Wednesday, November 14, 2012

Those Across the River, by Christopher Buehlman

Those Across the River is a World Fantasy Award nominee this year, which is why I read it.  The pure horror genre does not usually appeal to me.  But, giving it a chance, this was a decent one.  The author has definitely read plenty of Stephen King--he has plenty of those single sentence, short, portentious paragraphs that mark King's work ("I never made it.").  Many authors use this device, so it's not a knock, but Buehlman definitely put it to work.  The setting is typical also, a sultry, sullen, Southern town dealing with devils of some sort.  I won't spoil it but it is pretty predictable.  The monsters have a long and distinguished history, not delved deeply here.  Our protagonist, a veteran of the Great War, is mostly there to suffer.  He tries to have feelings for the sad, pinched souls facing the menace but doesn't manage much.  In the end, even vengeance is too much feeling for him.  I did enjoy how it closed out, though.

This book is up against strong competition for the award, I don't think it will get it.  But it is probably a good one if you like the horror genre.  Two stars for me, three by reputation, I believe the author has promise.
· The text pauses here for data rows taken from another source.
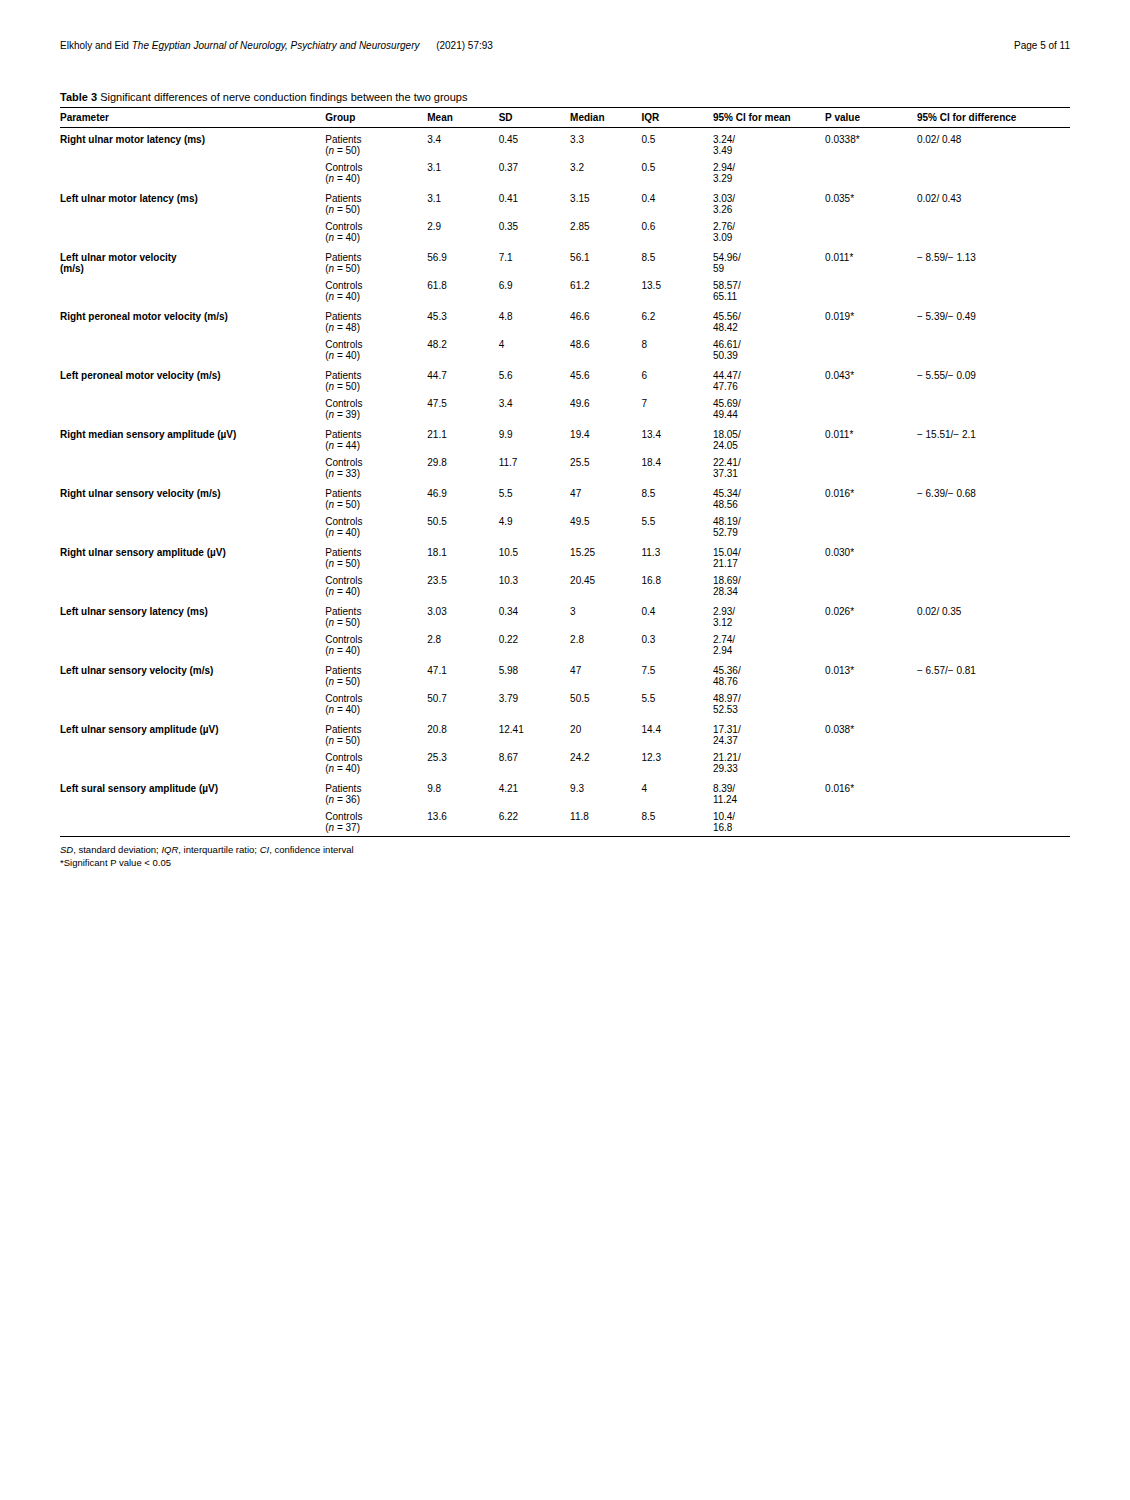Elkholy and Eid The Egyptian Journal of Neurology, Psychiatry and Neurosurgery (2021) 57:93
Page 5 of 11
Table 3 Significant differences of nerve conduction findings between the two groups
| Parameter | Group | Mean | SD | Median | IQR | 95% CI for mean | P value | 95% CI for difference |
| --- | --- | --- | --- | --- | --- | --- | --- | --- |
| Right ulnar motor latency (ms) | Patients ( n = 50) | 3.4 | 0.45 | 3.3 | 0.5 | 3.24/ 3.49 | 0.0338* | 0.02/ 0.48 |
| | Controls ( n = 40) | 3.1 | 0.37 | 3.2 | 0.5 | 2.94/ 3.29 | | |
| Left ulnar motor latency (ms) | Patients ( n = 50) | 3.1 | 0.41 | 3.15 | 0.4 | 3.03/ 3.26 | 0.035* | 0.02/ 0.43 |
| | Controls ( n = 40) | 2.9 | 0.35 | 2.85 | 0.6 | 2.76/ 3.09 | | |
| Left ulnar motor velocity (m/s) | Patients ( n = 50) | 56.9 | 7.1 | 56.1 | 8.5 | 54.96/ 59 | 0.011* | − 8.59/− 1.13 |
| | Controls ( n = 40) | 61.8 | 6.9 | 61.2 | 13.5 | 58.57/ 65.11 | | |
| Right peroneal motor velocity (m/s) | Patients ( n = 48) | 45.3 | 4.8 | 46.6 | 6.2 | 45.56/ 48.42 | 0.019* | − 5.39/− 0.49 |
| | Controls ( n = 40) | 48.2 | 4 | 48.6 | 8 | 46.61/ 50.39 | | |
| Left peroneal motor velocity (m/s) | Patients ( n = 50) | 44.7 | 5.6 | 45.6 | 6 | 44.47/ 47.76 | 0.043* | − 5.55/− 0.09 |
| | Controls ( n = 39) | 47.5 | 3.4 | 49.6 | 7 | 45.69/ 49.44 | | |
| Right median sensory amplitude (µV) | Patients ( n = 44) | 21.1 | 9.9 | 19.4 | 13.4 | 18.05/ 24.05 | 0.011* | − 15.51/− 2.1 |
| | Controls ( n = 33) | 29.8 | 11.7 | 25.5 | 18.4 | 22.41/ 37.31 | | |
| Right ulnar sensory velocity (m/s) | Patients ( n = 50) | 46.9 | 5.5 | 47 | 8.5 | 45.34/ 48.56 | 0.016* | − 6.39/− 0.68 |
| | Controls ( n = 40) | 50.5 | 4.9 | 49.5 | 5.5 | 48.19/ 52.79 | | |
| Right ulnar sensory amplitude (µV) | Patients ( n = 50) | 18.1 | 10.5 | 15.25 | 11.3 | 15.04/ 21.17 | 0.030* | |
| | Controls ( n = 40) | 23.5 | 10.3 | 20.45 | 16.8 | 18.69/ 28.34 | | |
| Left ulnar sensory latency (ms) | Patients ( n = 50) | 3.03 | 0.34 | 3 | 0.4 | 2.93/ 3.12 | 0.026* | 0.02/ 0.35 |
| | Controls ( n = 40) | 2.8 | 0.22 | 2.8 | 0.3 | 2.74/ 2.94 | | |
| Left ulnar sensory velocity (m/s) | Patients ( n = 50) | 47.1 | 5.98 | 47 | 7.5 | 45.36/ 48.76 | 0.013* | − 6.57/− 0.81 |
| | Controls ( n = 40) | 50.7 | 3.79 | 50.5 | 5.5 | 48.97/ 52.53 | | |
| Left ulnar sensory amplitude (µV) | Patients ( n = 50) | 20.8 | 12.41 | 20 | 14.4 | 17.31/ 24.37 | 0.038* | |
| | Controls ( n = 40) | 25.3 | 8.67 | 24.2 | 12.3 | 21.21/ 29.33 | | |
| Left sural sensory amplitude (µV) | Patients ( n = 36) | 9.8 | 4.21 | 9.3 | 4 | 8.39/ 11.24 | 0.016* | |
| | Controls ( n = 37) | 13.6 | 6.22 | 11.8 | 8.5 | 10.4/ 16.8 | | |
SD, standard deviation; IQR, interquartile ratio; CI, confidence interval
*Significant P value < 0.05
Saturday, November 10, 2012

The Kingdom of Gods, by N. K. Jemisin

The Kingdom of Gods is the third book in the Inheritance Trilogy, and a 2011 Nebula award nominee.  I had to buy this one, my library did not, but it was pretty cheap by then.  The third installment focuses on Sieh, first child of the Three and the most powerful godling.  He's kind of an irritating thing, remaining a child forever.  Except in this novel, where he is turned mortal and grows up.  This is accomplished by the Arameri twins Shahar and Dekarta, who form a bond of friendship with him.

There's a struggle to return Sieh to his godhood before he dies of old age, and a struggle against a godling of Vengeance who wants to join the Three, but this second plot is somewhat confusing and not fully developed.  It's all about Sieh and his developing love for mortals, his two friends in particular.  There's a tendency to dwell on the tender moments in the chaos, overdone in my opinion.   Sieh's not really likeable enough, in my book, to carry this off.  I kind of struggled through the middle of it, until toward the end the book gets back to the action and scale that made the first two installments memorable.  I am not sure why this installment got a nomination and the second one, The Broken Kingdoms, did not. The Broken Kingdoms was better, in my opinion.  Three stars for this one, but only just.  Read it to finish the story.  And if you do, go ahead and read the short story at the end, it is worthwhile.

I see that Jo Walton's Among Others got the nod for the Nebula (and the Hugo) this year.  I agree, at least in the case of the Nebula, it was the strongest entry, and such a paen to SF could hardly lose.